欧州での玉蜀黍栽培は、メキシコ中央高原の栽培種が持ち帰られて栽培される1520年頃で、16世紀末にはトルコまで伝わった。しかし、食文化までは伝わらず、ルーマニアや北イタリアでしか日常食として定着していない(玉蜀黍の粉を練り粉状にして食べる習慣)。対して、16世紀中頃に伝わったアフリカでは主穀物となる。気温や日照時間が中南米と似ていたためかもしれない。

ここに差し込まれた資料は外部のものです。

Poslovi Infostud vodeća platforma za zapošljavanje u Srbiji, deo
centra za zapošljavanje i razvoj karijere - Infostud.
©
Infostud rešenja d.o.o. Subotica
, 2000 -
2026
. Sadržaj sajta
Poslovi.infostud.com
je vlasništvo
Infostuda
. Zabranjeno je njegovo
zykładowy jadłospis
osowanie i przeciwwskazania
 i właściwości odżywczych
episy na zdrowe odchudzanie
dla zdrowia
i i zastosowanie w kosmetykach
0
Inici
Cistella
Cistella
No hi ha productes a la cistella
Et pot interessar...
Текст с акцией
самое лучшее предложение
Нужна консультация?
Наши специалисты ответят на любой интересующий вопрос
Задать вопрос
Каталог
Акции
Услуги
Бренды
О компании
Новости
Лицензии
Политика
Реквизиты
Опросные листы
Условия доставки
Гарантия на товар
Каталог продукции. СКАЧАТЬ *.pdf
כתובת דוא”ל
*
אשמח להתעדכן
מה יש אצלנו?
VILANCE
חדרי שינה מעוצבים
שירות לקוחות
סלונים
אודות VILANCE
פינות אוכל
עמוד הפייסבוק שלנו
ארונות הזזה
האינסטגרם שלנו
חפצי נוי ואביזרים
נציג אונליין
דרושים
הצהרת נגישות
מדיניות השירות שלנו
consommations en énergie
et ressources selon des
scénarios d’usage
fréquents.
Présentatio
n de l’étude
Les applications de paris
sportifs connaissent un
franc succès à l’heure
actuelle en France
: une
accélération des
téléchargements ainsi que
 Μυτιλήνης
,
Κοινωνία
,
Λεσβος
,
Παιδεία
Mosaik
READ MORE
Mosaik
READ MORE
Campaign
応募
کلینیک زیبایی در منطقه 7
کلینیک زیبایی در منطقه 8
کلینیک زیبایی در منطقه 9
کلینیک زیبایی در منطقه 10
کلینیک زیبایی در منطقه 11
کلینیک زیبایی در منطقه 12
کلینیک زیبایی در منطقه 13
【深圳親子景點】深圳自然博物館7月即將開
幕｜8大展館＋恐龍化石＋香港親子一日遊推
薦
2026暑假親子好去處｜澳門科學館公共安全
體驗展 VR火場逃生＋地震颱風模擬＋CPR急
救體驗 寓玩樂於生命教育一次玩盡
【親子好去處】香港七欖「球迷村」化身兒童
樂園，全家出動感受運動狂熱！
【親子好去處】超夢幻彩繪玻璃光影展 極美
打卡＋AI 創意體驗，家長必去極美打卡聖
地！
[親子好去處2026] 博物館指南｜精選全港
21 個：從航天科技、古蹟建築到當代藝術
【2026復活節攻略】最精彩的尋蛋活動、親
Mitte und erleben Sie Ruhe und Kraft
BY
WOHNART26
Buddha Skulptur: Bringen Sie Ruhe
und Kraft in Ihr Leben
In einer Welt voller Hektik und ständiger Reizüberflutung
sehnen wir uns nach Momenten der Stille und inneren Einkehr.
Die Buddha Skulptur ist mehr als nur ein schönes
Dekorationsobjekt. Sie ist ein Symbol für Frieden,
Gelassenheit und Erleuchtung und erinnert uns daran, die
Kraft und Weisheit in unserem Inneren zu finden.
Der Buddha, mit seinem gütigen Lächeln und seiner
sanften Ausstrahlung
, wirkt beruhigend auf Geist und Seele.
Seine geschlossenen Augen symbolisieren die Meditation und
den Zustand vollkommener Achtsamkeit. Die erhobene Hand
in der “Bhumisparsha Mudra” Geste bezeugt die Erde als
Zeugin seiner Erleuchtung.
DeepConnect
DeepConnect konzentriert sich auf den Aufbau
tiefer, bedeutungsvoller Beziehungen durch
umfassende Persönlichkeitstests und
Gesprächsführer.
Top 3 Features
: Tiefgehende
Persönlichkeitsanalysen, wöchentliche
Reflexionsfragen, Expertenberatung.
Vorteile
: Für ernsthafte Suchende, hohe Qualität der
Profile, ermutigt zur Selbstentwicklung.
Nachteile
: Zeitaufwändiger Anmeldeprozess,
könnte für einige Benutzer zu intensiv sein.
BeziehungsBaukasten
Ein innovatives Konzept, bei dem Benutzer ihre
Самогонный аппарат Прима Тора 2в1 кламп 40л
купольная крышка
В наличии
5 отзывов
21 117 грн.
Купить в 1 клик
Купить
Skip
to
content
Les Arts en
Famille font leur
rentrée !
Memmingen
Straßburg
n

玉蜀黍には必須アミノ酸の一つであるリジンの含有量が低く、蛋白質を補う副食が必要である。さらに旨味が強いために、返って主食にすると飽きる。

現在では玉蜀黍の生産量の40%は米国であり、その45%程度が飼料として使用される。1935年に開発されたビタミンDの合成技術は紫外線を浴びずともビタミンを補給する事を可能にし、抗生物質の登場と合わせて家畜飼育方法を変えた。

牧草中心だった時代には体重500kg程度に牛を育てるのに三年以上が必要だったが、現在は生後一年以内に出荷可能であり、豚もかつては一年以上の飼育期間が必要だったが半年で100kg以上になる。

玉蜀黍はアミノ酸組成面で問題があるが、100g当たり350㎉のエネルギー量があり、大豆粕やコーリャン等の穀物と合わせる事で配合飼料にしている。

青い内に刈り取った玉蜀黍を、葉や茎と一緒に細かく裁断して乳酸発酵した飼料は繊維質を含むために、バランスの良い資料であるらしい。

終章 コロンブスの光と影と
新大陸に欧州人が入植した事の影響について。伝染病流行による先住民人口激減や梅毒の流行等。